J’ai reçu un appel un peu troublant cette semaine. Un homme, dont je vais taire le nom, en pleine détresse. Il me raconte son histoire, unique, mais en même temps si typique. Enfance brisée par les abus, vie adulte post-traumatisée par l’armée (passage au Rwanda me dit-il) et une automédication basée un peu trop sur l’alcool. Au téléphone, les silences et les souffles profonds s’alternent avec un propos cohérent, mais empreint de douleur.
Il m’explique vouloir passer par le journal pour remercier les gens qui lui ont sauvé la vie. Parce qu’il y a quelques jours, voire quelques heures, ses pensées étaient hantées par le suicide.
Au téléphone, il énumère ceux dont c’est le métier d’aider: le Centre d’action bénévole, la police, les gens de l’office d’habitation, la clinique médicale. Il ajoute le nom de sauveurs indirects, ceux dont ce n’est pas le travail, mais qui ont eu une écoute: le bureau du député, le dentiste, l’équipe de la pharmacie. Puis, un peu tout le monde finalement: les commis à l’épicerie, les commis du dépanneur lorsqu’il va chercher sa bière. Il insiste beaucoup sur la police et les agents sociocommunautaires. «On chiale souvent contre eux, mais ils m’ont souvent sauvé la vie».

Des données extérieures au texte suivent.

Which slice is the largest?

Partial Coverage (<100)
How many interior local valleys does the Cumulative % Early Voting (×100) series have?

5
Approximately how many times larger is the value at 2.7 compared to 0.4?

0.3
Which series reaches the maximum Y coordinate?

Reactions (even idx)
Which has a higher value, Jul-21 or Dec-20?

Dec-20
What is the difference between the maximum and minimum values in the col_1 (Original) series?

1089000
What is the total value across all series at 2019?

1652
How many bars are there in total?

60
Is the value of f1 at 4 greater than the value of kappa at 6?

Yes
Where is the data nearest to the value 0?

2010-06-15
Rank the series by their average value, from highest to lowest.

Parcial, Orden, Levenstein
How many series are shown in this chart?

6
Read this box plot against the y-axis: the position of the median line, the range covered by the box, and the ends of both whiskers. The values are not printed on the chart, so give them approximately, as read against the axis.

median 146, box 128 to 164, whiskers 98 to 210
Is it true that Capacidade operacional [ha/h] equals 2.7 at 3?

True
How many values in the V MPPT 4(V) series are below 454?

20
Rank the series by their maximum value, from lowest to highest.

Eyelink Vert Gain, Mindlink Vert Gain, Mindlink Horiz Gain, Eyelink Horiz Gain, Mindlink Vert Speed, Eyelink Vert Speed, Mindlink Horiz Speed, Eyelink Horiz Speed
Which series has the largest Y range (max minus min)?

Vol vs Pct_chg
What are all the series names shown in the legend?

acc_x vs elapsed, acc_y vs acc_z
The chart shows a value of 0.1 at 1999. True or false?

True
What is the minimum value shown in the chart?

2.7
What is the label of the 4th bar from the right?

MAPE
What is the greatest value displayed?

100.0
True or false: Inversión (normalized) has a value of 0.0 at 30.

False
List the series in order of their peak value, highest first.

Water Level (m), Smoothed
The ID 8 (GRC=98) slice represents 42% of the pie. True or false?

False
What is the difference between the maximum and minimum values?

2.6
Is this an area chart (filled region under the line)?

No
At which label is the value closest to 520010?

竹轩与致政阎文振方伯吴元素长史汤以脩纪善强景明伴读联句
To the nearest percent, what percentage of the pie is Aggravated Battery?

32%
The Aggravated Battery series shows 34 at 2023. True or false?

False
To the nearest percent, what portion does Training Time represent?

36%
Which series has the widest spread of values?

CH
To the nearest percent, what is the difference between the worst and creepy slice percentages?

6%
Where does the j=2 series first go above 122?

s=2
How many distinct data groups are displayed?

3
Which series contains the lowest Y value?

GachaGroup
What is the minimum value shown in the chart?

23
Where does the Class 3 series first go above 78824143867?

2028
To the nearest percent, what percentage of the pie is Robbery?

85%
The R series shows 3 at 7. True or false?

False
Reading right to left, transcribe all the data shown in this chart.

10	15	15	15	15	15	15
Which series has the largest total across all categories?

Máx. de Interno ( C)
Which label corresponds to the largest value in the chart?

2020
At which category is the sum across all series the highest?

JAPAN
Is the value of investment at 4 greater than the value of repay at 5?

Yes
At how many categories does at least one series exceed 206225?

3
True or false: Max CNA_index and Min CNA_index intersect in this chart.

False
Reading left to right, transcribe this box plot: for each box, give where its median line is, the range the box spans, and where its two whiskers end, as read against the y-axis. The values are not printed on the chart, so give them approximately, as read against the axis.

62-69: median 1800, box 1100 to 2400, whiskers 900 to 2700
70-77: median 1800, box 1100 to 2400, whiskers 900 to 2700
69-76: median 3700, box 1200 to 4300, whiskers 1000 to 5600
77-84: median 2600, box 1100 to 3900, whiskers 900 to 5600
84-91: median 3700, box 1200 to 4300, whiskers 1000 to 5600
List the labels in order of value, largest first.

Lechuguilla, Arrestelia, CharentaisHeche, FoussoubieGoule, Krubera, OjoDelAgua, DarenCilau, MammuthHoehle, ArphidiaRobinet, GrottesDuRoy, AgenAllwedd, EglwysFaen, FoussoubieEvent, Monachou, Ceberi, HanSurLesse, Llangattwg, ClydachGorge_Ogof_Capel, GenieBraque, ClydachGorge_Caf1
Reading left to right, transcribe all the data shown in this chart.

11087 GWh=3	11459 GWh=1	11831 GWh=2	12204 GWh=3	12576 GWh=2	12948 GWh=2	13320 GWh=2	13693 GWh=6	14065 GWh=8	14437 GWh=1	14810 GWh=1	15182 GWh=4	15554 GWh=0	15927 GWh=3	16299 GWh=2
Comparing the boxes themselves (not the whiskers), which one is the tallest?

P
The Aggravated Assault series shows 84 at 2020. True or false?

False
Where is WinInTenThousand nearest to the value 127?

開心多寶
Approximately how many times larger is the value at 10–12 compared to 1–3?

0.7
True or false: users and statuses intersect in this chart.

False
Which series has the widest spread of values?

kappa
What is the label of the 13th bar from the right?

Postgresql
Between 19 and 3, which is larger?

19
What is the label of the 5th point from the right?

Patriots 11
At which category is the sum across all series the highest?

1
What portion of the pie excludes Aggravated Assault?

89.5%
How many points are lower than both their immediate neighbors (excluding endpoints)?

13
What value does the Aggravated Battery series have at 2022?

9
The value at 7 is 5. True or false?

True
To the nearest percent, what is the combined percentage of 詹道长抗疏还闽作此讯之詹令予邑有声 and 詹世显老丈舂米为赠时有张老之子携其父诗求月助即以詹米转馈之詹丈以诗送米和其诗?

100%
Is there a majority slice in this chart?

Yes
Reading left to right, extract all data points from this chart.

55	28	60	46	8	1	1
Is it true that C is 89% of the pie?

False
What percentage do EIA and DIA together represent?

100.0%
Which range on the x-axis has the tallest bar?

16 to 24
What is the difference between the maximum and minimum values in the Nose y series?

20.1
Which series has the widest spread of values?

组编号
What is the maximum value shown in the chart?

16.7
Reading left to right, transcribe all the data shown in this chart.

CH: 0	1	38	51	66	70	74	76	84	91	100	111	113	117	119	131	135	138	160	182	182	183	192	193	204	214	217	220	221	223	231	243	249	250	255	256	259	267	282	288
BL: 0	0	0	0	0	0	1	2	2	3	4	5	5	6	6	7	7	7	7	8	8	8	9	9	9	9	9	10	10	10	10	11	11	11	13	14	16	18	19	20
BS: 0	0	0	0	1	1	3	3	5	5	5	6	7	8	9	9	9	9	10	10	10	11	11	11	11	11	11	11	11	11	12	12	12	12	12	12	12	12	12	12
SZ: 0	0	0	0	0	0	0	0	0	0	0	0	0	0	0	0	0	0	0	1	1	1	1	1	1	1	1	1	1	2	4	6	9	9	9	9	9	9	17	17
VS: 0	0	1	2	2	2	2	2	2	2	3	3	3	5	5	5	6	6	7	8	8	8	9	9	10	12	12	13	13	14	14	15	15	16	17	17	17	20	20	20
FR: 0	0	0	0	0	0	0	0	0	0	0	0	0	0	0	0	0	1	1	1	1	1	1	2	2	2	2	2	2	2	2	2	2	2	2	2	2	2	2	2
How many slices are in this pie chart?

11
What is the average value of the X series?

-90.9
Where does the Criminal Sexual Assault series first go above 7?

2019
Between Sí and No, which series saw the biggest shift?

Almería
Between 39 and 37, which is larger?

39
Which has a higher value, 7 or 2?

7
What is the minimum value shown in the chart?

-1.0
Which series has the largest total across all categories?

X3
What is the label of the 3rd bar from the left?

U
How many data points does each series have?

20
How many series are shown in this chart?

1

Il tient à les remercier dans le journal, disais-je. Je discute avec lui, nous cherchons une façon de passer son message. Puis finalement, ça devient plus thérapeutique que productif. Il parle; j’écoute.
Il me remercie. «Tu m’as sauvé aussi», me dit-il.
Peut-être que j’ai aidé un peu, comme bien d’autres qui ont seulement pris le temps de l’écouter. Mais en fait, c’est la communauté qui l’a aidé à se maintenir en vie.
Je raccroche et je ne sais toujours pas comment publier ses remerciements. Alors voilà, c’est une peu la façon que j’ai trouvée, par cette colonne. J’espère que ça lui conviendra. Et je lui dis de s’accrocher.
Pour les remerciements, j’ai décidé de taire les noms; je n’ai pas pu vérifier tous ses propos et certains bienfaiteurs pourraient préférer l’anonymat. Mais je suppose qu’ils se reconnaitront.
Et en fait, ce n’est pas très important. Vous reconnaitrez peut-être mon interlocuteur, mais l’idée de mon texte est de remercier tous ceux qui prennent le temps d’aider leur prochain, dans la communauté, pas simplement cet homme. Et ces petits gestes, ça me met de bonne humeur.
Ou c’est peut-être juste le soleil et les vacances. Qui sait?